A Bologna Pecchia torna ogni volta che ha il giorno libero e spesso alla sera, per una toccata-e-fuga per stare in famiglia, e la mattina dopo di corsa a Parma.
Qui, poca vita mondana, rare cene al ristorante (quando lo raggiungono moglie e figlie, pizza per tutti) e molte serate in casa, in totale relax con due-tre colleghi dello staff. Merito anche del preparatore atletico, che si destreggia ai fornelli come con le tabelle di allenamento.
L’unica certezza è la meta delle vacanze: “il” paese, non si scappa. Il rifugio è quello: lo adora Fabio, lo adora la moglie, lo apprezzano molto le figlie. Se i giorni di “stacco” sono più di tre o quattro, valigie nel baule e tutti a Lenola.
DA CREMONA A PARMA
Il resto della carriera di Pecchia è storia recente: di ritorno dal Giappone gli viene affidata la Juventus Under 23, che milita in C, e ottiene una vittoria storica, la Coppa Italia di serie C: è il primo successo nel calcio pro di una “squadra B”. Poi la panchina a Cremona, la promozione in A, il divorzio – per sfortuna dei lombardi e per fortuna nostra –, la prima stagione al Parma con un crescendo che certo avrebbe meritato un finale migliore (guai, ancora adesso, a parlargli degli arbitraggi dell’andata e ritorno con il Cagliari).

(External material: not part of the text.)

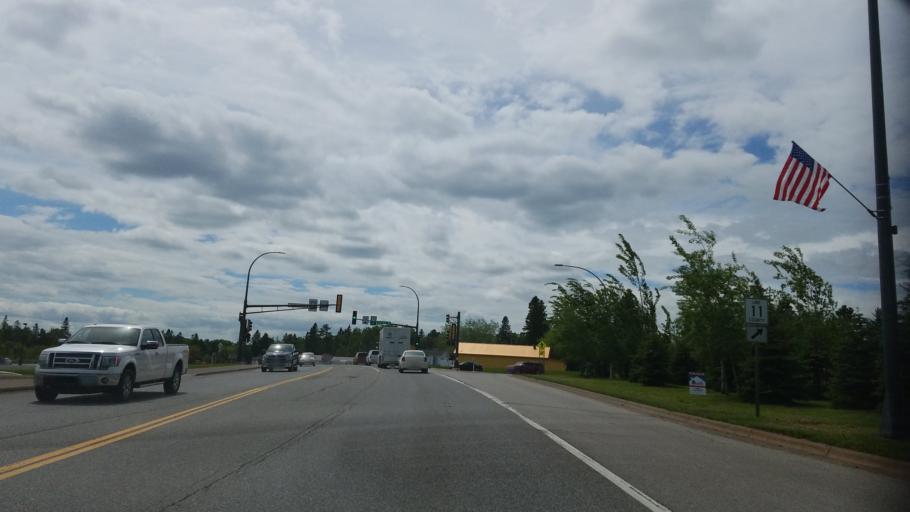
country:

E questo campionato, del quale aspettiamo la fine, partita dopo partita (o finale dopo finale, come predica Pecchia ai suoi) con le dita incrociate.
L’obiettivo di Pecchia è quello di tutti noi, ovvio. Ma ha un sogno che solo lui può capire. Un abbraccio e un «bravo» dal Pep di Lenola. Quello sarebbe il premio più bello. Come l’abbraccio di tutto il Tardini.